The Guts n’ Glory of Database Internals: Understanding durability with hard disks
One of the most important aspect of a database engine is that it needs to support durability. Now, that is a personal opinion as a database author, but I consider this to be a pretty important consideration when selecting a database. Other database engines disagree, from pure in memory databases that lose all the data on restart to databases that makes “best effort” and will work as long as they don’t crash in the wrong place.
Because there are several different metrics for what durable means, I’ll provide several levels of possible durability requirements.
- None – if the application / server restarts, all the data is lost. Typically is used for in memory databases, explicitly giving up durability for performance.
- Try – the data is written to disk, but no attempt is made to make sure that it is coherent / up to date. Typically is used to startup an in memory / near in memory database from cold state.
- Crash – if the database has confirmed a write, and then immediately crashed, the data is still there. Most databases try to get to this level.
- Power loss – if the database has confirmed a write, even complete power loss of the entire machine will still keep the written data. This is where you wanna be.
Note that in all those cases, I’m talking about single node databases, distributed stuff is a lot more complex, so I’ll not touch it here.
This is when talking about durability, but there is also the notion of atomicity, in other words, a transaction that is composed of multiple operations should either be there complete (and certain if confirmed to the client) or not be there at all (rollback), there should never be a situation where some of the records went in, and some didn’t.
Finally, there is the paranoid mode for durability, in which you don’t trust the hardware, so you write to multiple locations, hash it and validate. Personally, at that level, I think that this is the purpose of the file system to verify that, and this is where the responsibility of the database ends, but if you are stuck with a poor file system choice (like FAT a decade or two ago), that was certainly something that you’ll have to consider.
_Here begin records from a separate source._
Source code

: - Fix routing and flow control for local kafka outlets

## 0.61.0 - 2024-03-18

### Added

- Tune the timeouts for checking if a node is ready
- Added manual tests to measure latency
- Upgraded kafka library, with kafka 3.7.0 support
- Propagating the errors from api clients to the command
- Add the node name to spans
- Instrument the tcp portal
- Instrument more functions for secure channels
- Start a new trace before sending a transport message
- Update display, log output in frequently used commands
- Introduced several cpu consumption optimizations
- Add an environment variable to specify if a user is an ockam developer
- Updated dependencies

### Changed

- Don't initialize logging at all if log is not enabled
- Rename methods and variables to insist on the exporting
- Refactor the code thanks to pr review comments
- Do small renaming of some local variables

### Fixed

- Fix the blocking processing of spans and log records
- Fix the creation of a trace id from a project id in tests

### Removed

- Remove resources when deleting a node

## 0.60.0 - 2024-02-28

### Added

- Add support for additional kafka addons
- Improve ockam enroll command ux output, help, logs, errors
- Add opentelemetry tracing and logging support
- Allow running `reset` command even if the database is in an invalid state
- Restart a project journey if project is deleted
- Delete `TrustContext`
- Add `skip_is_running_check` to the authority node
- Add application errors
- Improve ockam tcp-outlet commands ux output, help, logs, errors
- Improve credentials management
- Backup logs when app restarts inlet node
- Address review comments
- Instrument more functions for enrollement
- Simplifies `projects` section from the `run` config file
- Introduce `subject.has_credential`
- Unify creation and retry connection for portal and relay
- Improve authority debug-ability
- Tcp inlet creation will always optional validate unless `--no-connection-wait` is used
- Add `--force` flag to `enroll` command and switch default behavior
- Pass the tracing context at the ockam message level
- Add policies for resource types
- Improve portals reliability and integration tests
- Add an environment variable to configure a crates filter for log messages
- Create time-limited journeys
At any rate, one of the major problems with gaining durability is that you have to pay so much for it. In order to actually be durable, you have to write your changes to the actual disk platter, and that is something that might actually require physical parts to move, so that is something that is very costly. How costly? A high end (15,000 RPM) hard disk can do a theoretical maximum of 250 such writes per second, and that is an extremely theoretical number. In most cases, even on high end hard disks, you’ll see a maximum of a 100 – 150 per second. You can probably double or triple that for high end SSD drive, but those are still very poor numbers, compared to the number of operations you can do in memory and in the CPU in that time frame.
That puts a pretty hard limit on the number of times you can hit the disk, but that is not something that we can tolerate, so the process of making a write in most operation systems, looks like this:
Notice the number of buffers in the middle? Each of them is going to gather the I/O as it can before issuing a (large) write to the layer below them. With the idea that this way, we can amortize the cost of going to the physical disk among many different writes. It works, it works quite well, in fact, to the point where most of the time, you don’t really think how slow the hardware is really is.
But for databases, this is a horrendous problem. To start with, if I’m issuing a write to the disk, I have no idea when this actually hit the platter. For fun, all through this chain (which is actually simplified), each component is free to re-order the writes in any way it feels like it, so we can’t even rely on the order of the writes to ensure consistency. No, in order to protect itself from data loss / corruption in the presence of power loss, we have to tell the operating system to actually skip all those layers and flush directly to disk.
As I said, this is expensive to do. In particular, the normal way to do to make your writes, and then to to call fsync(fd) in order to flush those changes down the chain, all the way to the disk. This has a few issues, however. In particular, note that in the gap between the file system and the disk driver, we’ll lose the correlation between writes made to a particular file and any other writes made to that device. That end result is that the fsync command forces us to flush the entire disk driver buffer (and the disk buffers, etc). In production systems, that can be hundreds of MB that were innocently sitting there, slowly being written to disk, and suddenly you have this disruptive fsync that need to be written, so everything is flushed to disk, and the fsync (which you expect to be short, because you wrote on only a few dozen KB) now takes a minute, because it is actually flushing 100 MB writes from totally different process.
This post is getting long enough, so I’ll defer the actual discussion on how databases actually achieve durability to the next one, in the meantime, just consider the complexities involved in making sure that the data is on the disk, and how much of the design of modern databases is spent in optimizing just this part.